Johnson suggests looking at how the family is positioned in the community. He asks, “What’s the degree to which the parent’s preparation is isolating the child and the family from other people?” He notes that the more isolated families become, the worse the outcomes for children are. “Humans are social animals,” he says. “When families begin to isolate themselves from communication with other people that’s a warning sign for paranoia.”
With paranoia comes anxiety.
The doctors note that when anxiety is left unchecked, research shows it can often lead to a downward spiral. Anxiety can be generalized to become agoraphobia. Or it can combine with depression, which can lead to substance abuse as well as relationship and job problems. “The general trajectory of untreated anxiety problems is not a happy situation,” says Johnson.

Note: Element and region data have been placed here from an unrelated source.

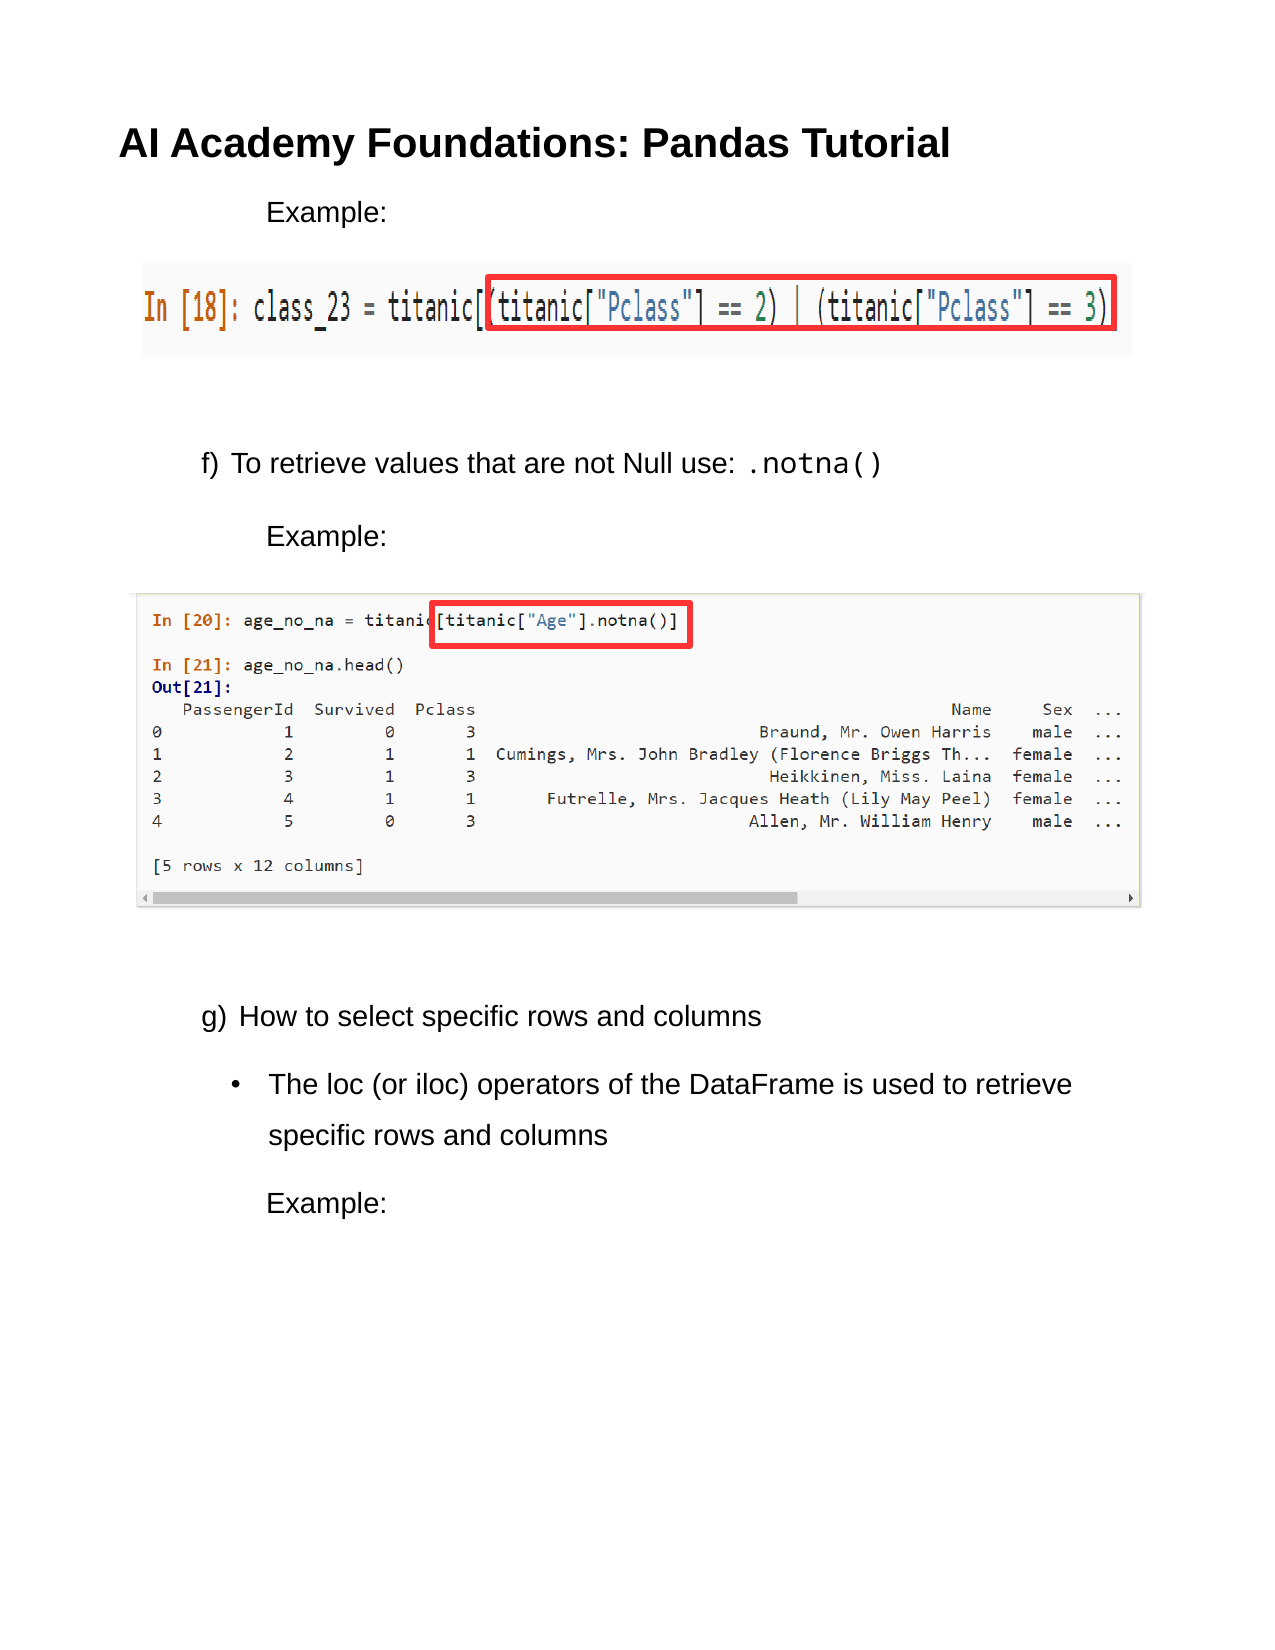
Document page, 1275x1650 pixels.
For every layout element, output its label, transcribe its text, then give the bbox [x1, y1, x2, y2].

text Example: [118, 519, 1157, 553]
picture [142, 263, 1133, 357]
list To retrieve values that are not Null use: .notna() [193, 442, 1157, 482]
list The loc (or iloc) operators of the DataFrame is used to retrieve specific rows and columns [231, 1067, 1157, 1151]
list How to select specific rows and columns [193, 999, 1157, 1032]
text Example: [118, 196, 1157, 229]
picture [129, 587, 1146, 914]
text Example: [118, 1186, 1157, 1219]
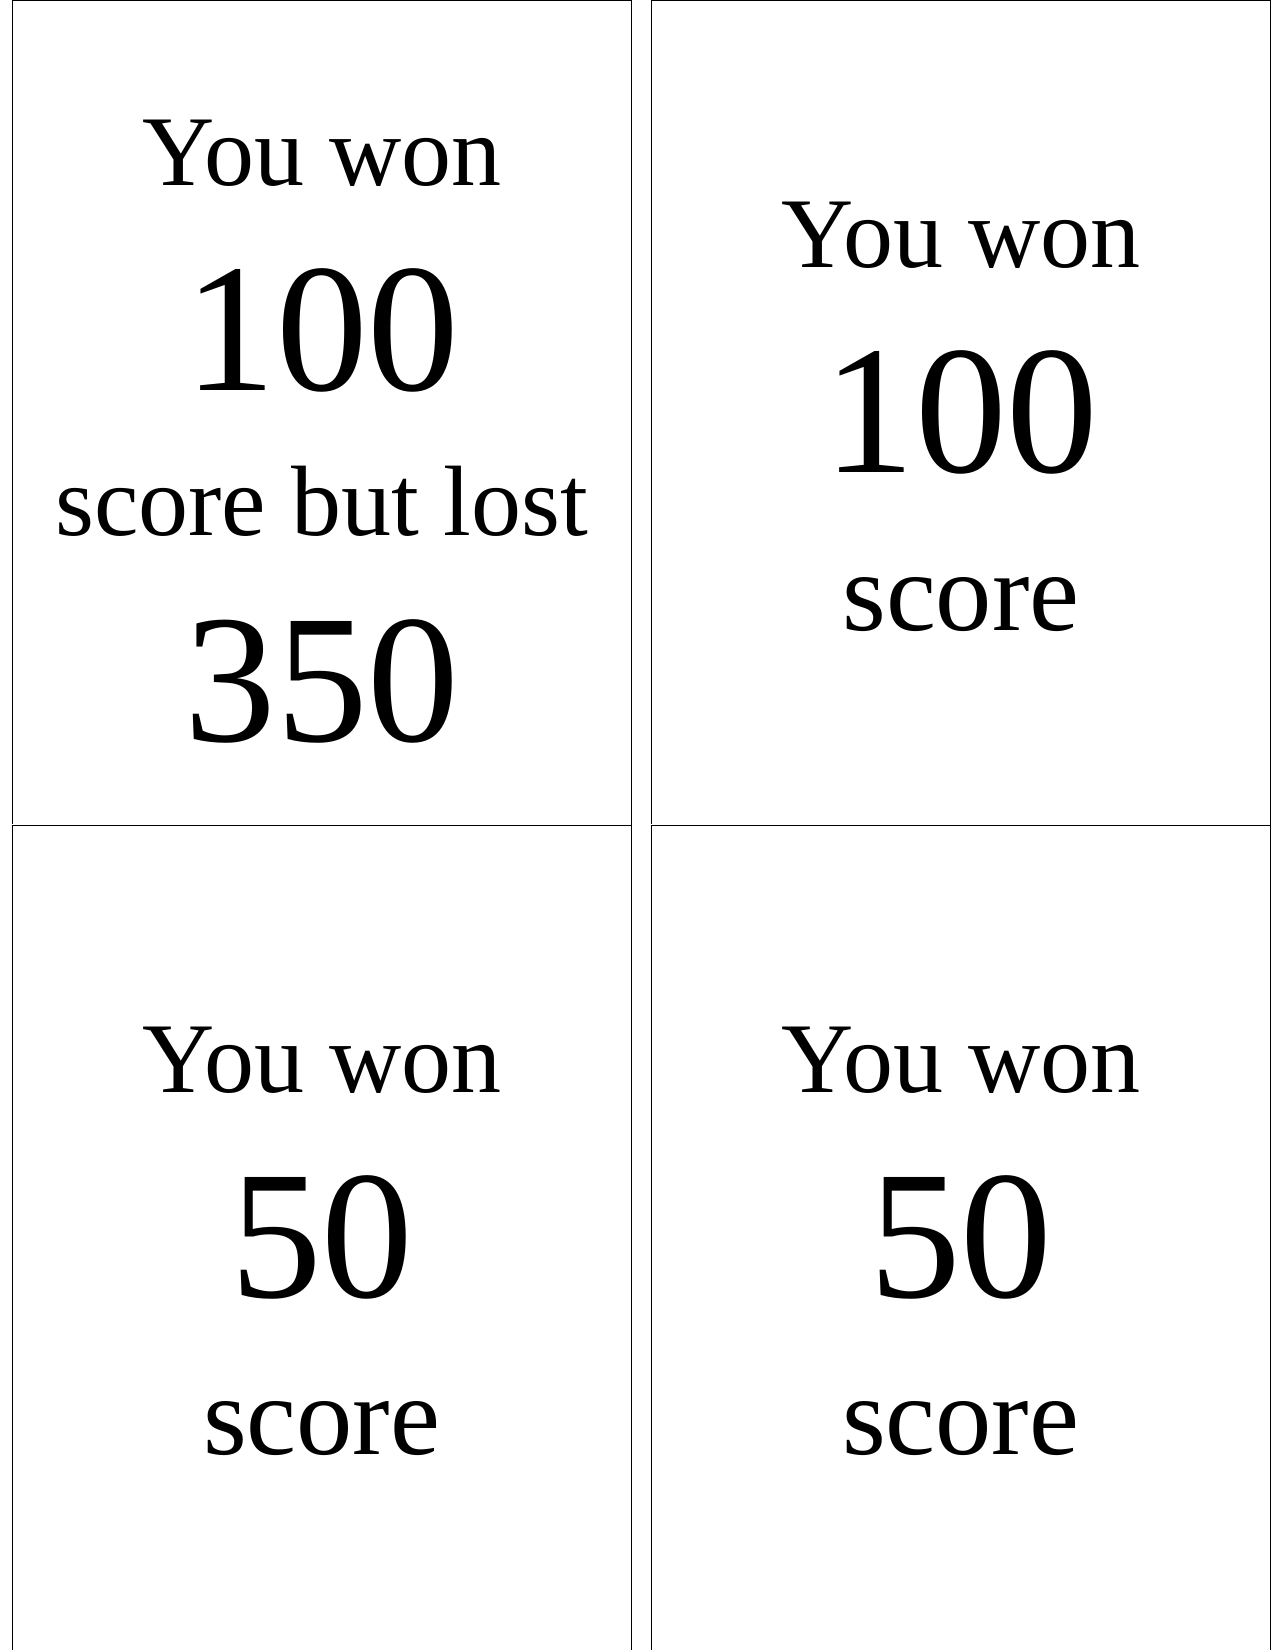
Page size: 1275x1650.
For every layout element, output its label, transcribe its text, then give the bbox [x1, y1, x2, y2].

text 50 [21, 1126, 622, 1337]
text 50 [660, 1126, 1261, 1337]
text score [660, 1349, 1261, 1479]
text score but lost [21, 442, 622, 557]
text 100 [21, 219, 622, 430]
text score [660, 525, 1261, 654]
text You won [660, 999, 1261, 1114]
text You won [21, 92, 622, 207]
text 100 [660, 302, 1261, 512]
text score [21, 1349, 622, 1479]
text You won [660, 174, 1261, 289]
text You won [21, 999, 622, 1114]
text 350 [21, 570, 622, 781]
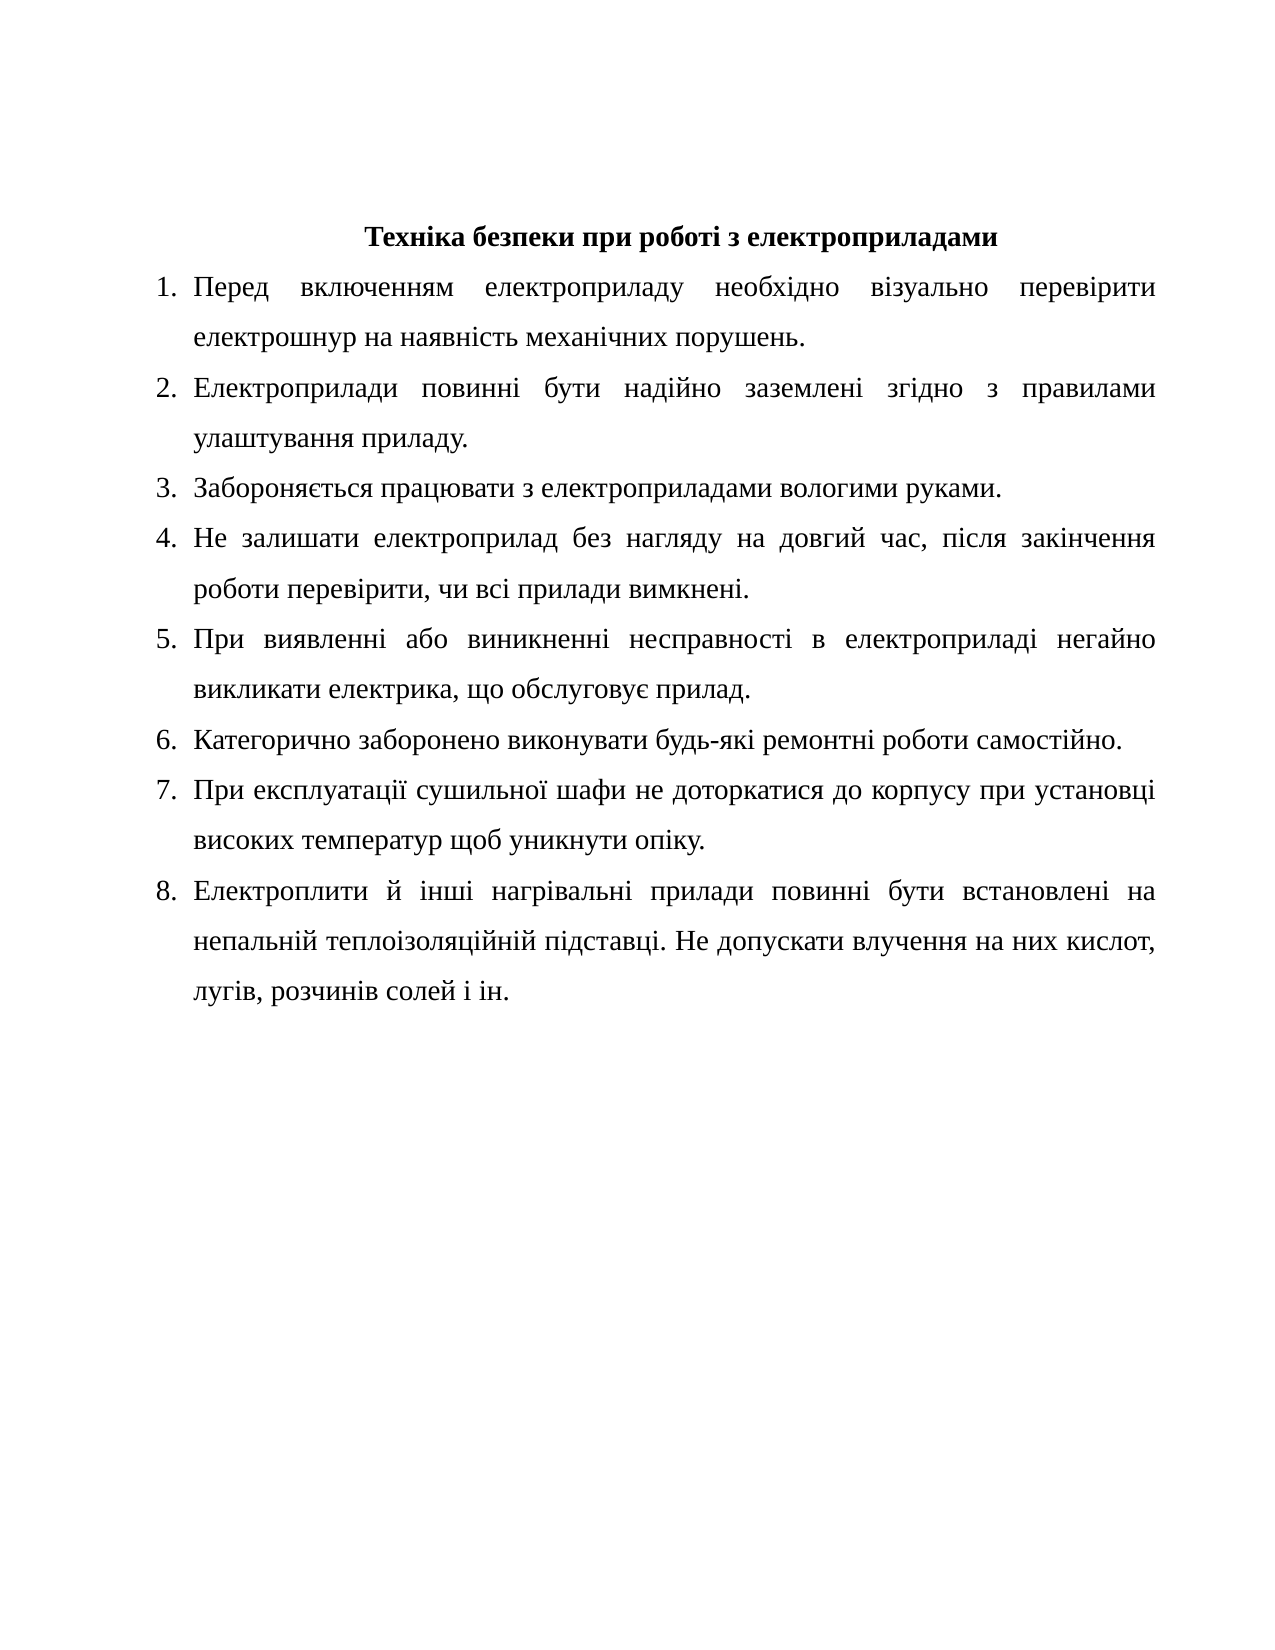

But it’s not the worst situation borne of exposure to conspiracy theories, by far. Berdahl suggests that the internalized fear, anxiety and paranoia from parents, or direct exposure to conspiratorial information, could promote “aggrieved entitlement.” Berdahl characterizes aggrieved entitlement as a psychological state that elicits strong violent reactions to perceived injustice. The term was coined by sociologist Michael Kimmel to describe a sentiment often harbored by terrorists and mass shooters. “When an entitled young person perceives they’re being treated unfairly or cruelly by a class or group of people, this grievance can cause rage and result in violent revenge,” Berdahl says. And the root of the most tenacious conspiracy theories tends to be a lack of fairness and overwhelming cruelty at the hands of some unseen other.
The doctors note that parents who have a tendency to ruminate on conspiracy theories need to consider how their beliefs might be affecting their children. They suggest that if survival is truly a parent’s end game for their kid, they’d do best to teach them critical thinking. “It will arm them with a life skill of protecting themselves from manipulators,” says Berdahl.
Does Alex Jones intend to manipulate his children? Only he knows for sure. But, at the end of the day, intent may not matter. Ideas can hurt kids. Bad ideas can hurt kids badly.